“Liberians in the Diaspora” argue, indeed adamantly, vehemently and ferociously, for adoption of dual citizenship in our county, based, mainly, on “birthright” claims – that birthright is “citizenship right”, expressed by their notion of “Once-a-Liberian” (born on Liberian soil, then you are), “always-a-Liberian”. We disagree.
Therefore, this Paper, though in line with our position against dual citizenship in Liberia, is in response to the notion of “once-a-Liberia, always-a-Liberian”, given the turbulent, devastating, negative facts of our past, recent past, history, to which we owe, mainly, to dual citizenship and the unpatriotic activities of dual citizens.
Backrack to Proponent’s initial Arguments, and our Responses
A gathering of US-based “Liberians in the US Diaspora”, billed as Pro-Dual Citizenship Conference, led and sponsored by Union of Liberian Associations in the Americas, Inc. (ULAA), in cooperation the Embassy of Liberia, was held on December 7-8, 2012, in the City of Washington, the District of Columbia, USA.
The conference brought together Liberia’s US notables – attorneys, budding politicians, technocrats, academics/intellectuals, economists and business managers, other professionals and the average Liberians – all decked out in Liberia’s African best, traditional attire, with others who still cling to western “Botany 500” or “Brooks Brothers” elegant, fashion suits for men, and body-hugging, stressed jeans, pantsuits and dresses for women’s fashion plates. Indeed, it was a socio-cultural, tantalizing as well as a political and intellectual event, crowned by or culminated in a stimulating, thought-provoking, political/intellectual argument, “Making the Case for adoption of Dual Citizenship in Liberia”, presented, on behalf the conference, by Liberia’s Dr. George Klay Kieh, Professor of Political Science, University of West Virginia, USA.
After the two-day deliberations, ULAA issued an official, Press Statement indicating the objective of the conference and the planned strategies and activities, designed and dedicated towards the achievement of the desired objective as follows, that:
1. “In a unanimous Resolution, ‘Liberians in the Diaspora’ have declared the 1973 Alien & Nationality Law (of Liberia) as unjust and unconstitutional, and are calling on President Ellen Johnson-Sirleaf (Liberia) to issue an Executive Order to government agencies to immediately halt the enforcement of Chapter 22 of the Alien & Nationality Law, pending repeal . . . by the National Legislature”, and “prescribed a ‘Don’t Ask, Don’t Tell on Dual Citizenship’ Executive Order (to be issued by and) from the President, directing the Ministry of Foreign Affairs and consular Officers to ‘relax’ all stringent verification (of Liberian citizenship claims) methods upon natural-born (alleged) Liberians, by taking action to issue Liberian passports and travel documents to ‘natural born’ Liberians with valid documentation proving birth in Liberia, irrespective of being naturalized abroad as well as provide passports to children born abroad to Liberian parents, whether or not such children take (have taken) oath of allegiance when they (children) turn 18 (years of age)”, and that the prescribed “Executive Order should remain in place (force and effect) until a new law is enacted to repeal the existing, Alien & Nationality Law, which deprives natural-born Liberians of their birthrights . . .”.

• Exercise tasks
(1) According to the paper on dual citizenship in Liberia, when and where was the Pro-Dual Citizenship Conference held?
(2) Locate every line of the entries that contains the string "diverse", treating uppercase and lowercase as different.

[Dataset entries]
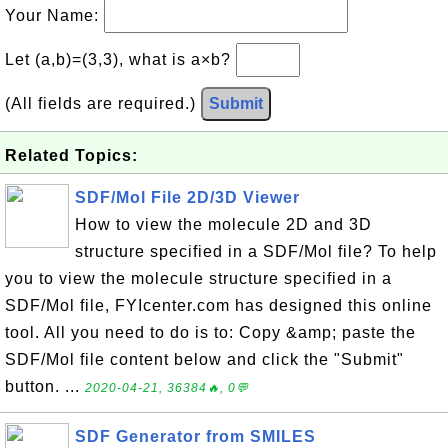
Your Name:
Let (a,b)=(3,3), what is a×b?
(All fields are required.)
Submit
Related Topics:
SDF/Mol File 2D/3D Viewer
How to view the molecule 2D and 3D
structure specified in a SDF/Mol file? To help
you to view the molecule structure specified in a
SDF/Mol file, FYIcenter.com has designed this online
tool. All you need to do is to: Copy &amp; paste the
SDF/Mol file content below and click the "Submit"
button. ...
2020-04-21, 36384🔥, 0💬
SDF Generator from SMILES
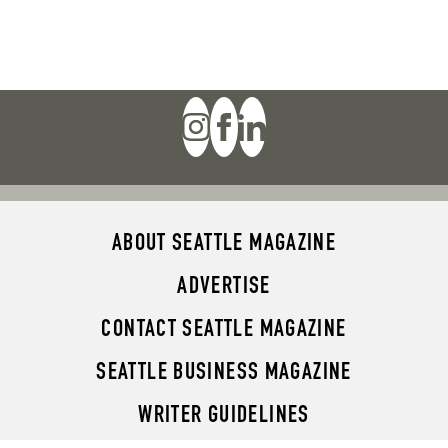
ABOUT SEATTLE MAGAZINE
ADVERTISE
CONTACT SEATTLE MAGAZINE
SEATTLE BUSINESS MAGAZINE
WRITER GUIDELINES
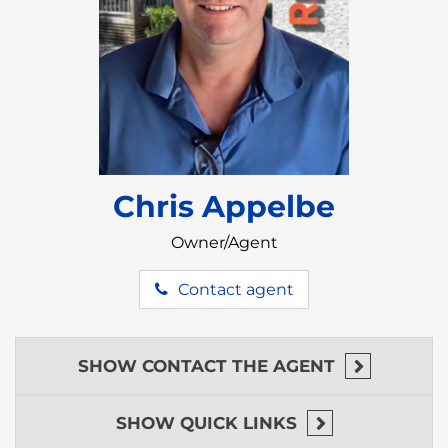
various reasons, attracting individuals seeking a
change in lifestyle, climate, and cultural experience.
There are several factors that make Belize an
attractive destination.
Belize is renowned for its stunning natural beauty,
featuring pristine beaches, lush jungles, and diverse
ecosystems. The country is home to the Belize
Barrier Reef, the largest reef-system in the northern
Chris Appelbe
hemisphere, offering incredible opportunities for
snorkeling and diving.
Owner/Agent
Belize enjoys a tropical climate with warm
temperatures year-round. The consistent climate is
Contact agent
a draw for those seeking to escape colder climates
and embrace a sunnier, relaxed lifestyle.
English is the official language of Belize, making it
SHOW
CONTACT THE AGENT
an accessible destination for English speakers. This
can simplify the transition for expats and retirees.
SHOW
QUICK LINKS
Belize boasts a rich and diverse cultural heritage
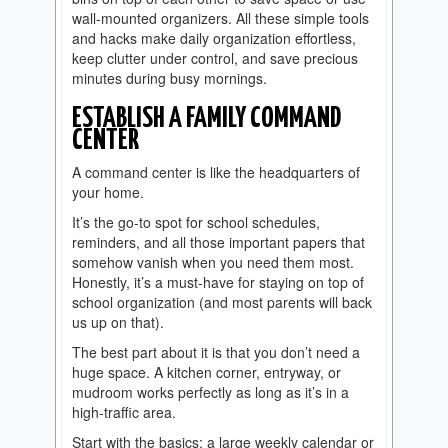
wall-mounted organizers. All these simple tools
and hacks make daily organization effortless,
keep clutter under control, and save precious
minutes during busy mornings.
ESTABLISH A FAMILY COMMAND
CENTER
A command center is like the headquarters of
your home.
It’s the go-to spot for school schedules,
reminders, and all those important papers that
somehow vanish when you need them most.
Honestly, it’s a must-have for staying on top of
school organization (and most parents will back
us up on that).
The best part about it is that you don’t need a
huge space. A kitchen corner, entryway, or
mudroom works perfectly as long as it’s in a
high-traffic area.
Start with the basics: a large weekly calendar or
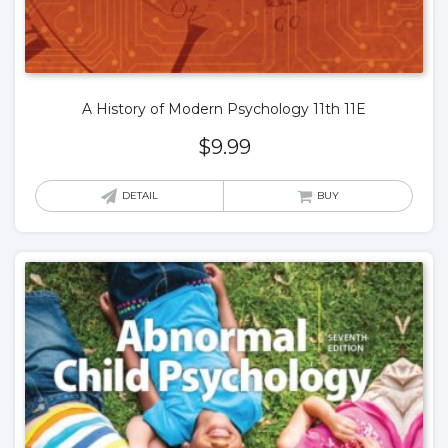
A History of Modern Psychology 11th 11E
$
9.99
DETAIL
BUY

• Answers to each task
(1) December 7-8, 2012, in the City of Washington, the District of Columbia, USA.

(2)
featuring pristine beaches, lush jungles, and diverse
Belize boasts a rich and diverse cultural heritage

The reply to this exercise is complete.